Among the entries below, find the lines with "Chennai" and copy them.

======== Recorded data

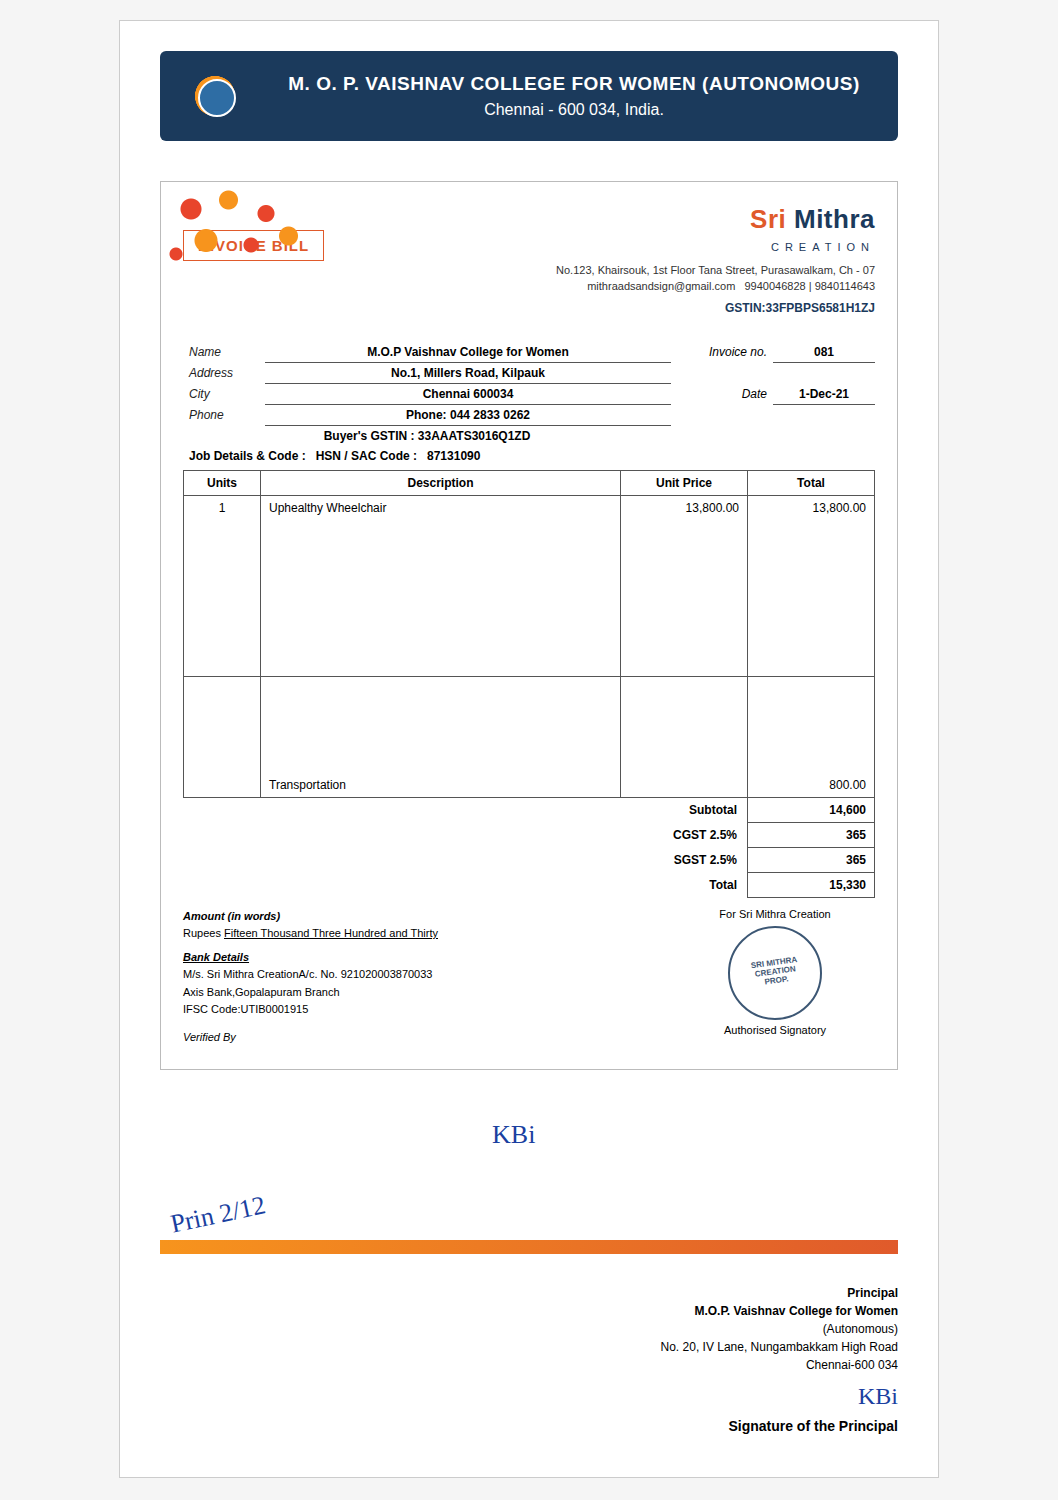M. O. P. VAISHNAV COLLEGE FOR WOMEN (AUTONOMOUS)
Chennai - 600 034, India.
INVOICE BILL
Sri Mithra
CREATION
No.123, Khairsouk, 1st Floor Tana Street, Purasawalkam, Ch - 07
mithraadsandsign@gmail.com 9940046828 | 9840114643
GSTIN:33FPBPS6581H1ZJ
| Name | M.O.P Vaishnav College for Women | Invoice no. | 081 |
| Address | No.1, Millers Road, Kilpauk | | |
| City | Chennai 600034 | Date | 1-Dec-21 |
| Phone | Phone: 044 2833 0262 | | |
| Buyer's GSTIN : 33AAATS3016Q1ZD | |
| Job Details & Code : HSN / SAC Code : 87131090 |
| Units | Description | Unit Price | Total |
| --- | --- | --- | --- |
| 1 | Uphealthy Wheelchair | 13,800.00 | 13,800.00 |
| | Transportation | | 800.00 |
| | | Subtotal | 14,600 |
| | | CGST 2.5% | 365 |
| | | SGST 2.5% | 365 |
| | | Total | 15,330 |
Amount (in words)
Rupees Fifteen Thousand Three Hundred and Thirty
Bank Details
M/s. Sri Mithra CreationA/c. No. 921020003870033
Axis Bank,Gopalapuram Branch
IFSC Code:UTIB0001915
Verified By
For Sri Mithra Creation
SRI MITHRA
CREATION
PROP.
Authorised Signatory
Prin 2/12
KBi
Principal
M.O.P. Vaishnav College for Women
(Autonomous)
No. 20, IV Lane, Nungambakkam High Road
Chennai-600 034
KBi
Signature of the Principal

================

• Answer section:
Chennai - 600 034, India.
| City | Chennai 600034 | Date | 1-Dec-21 |
Chennai-600 034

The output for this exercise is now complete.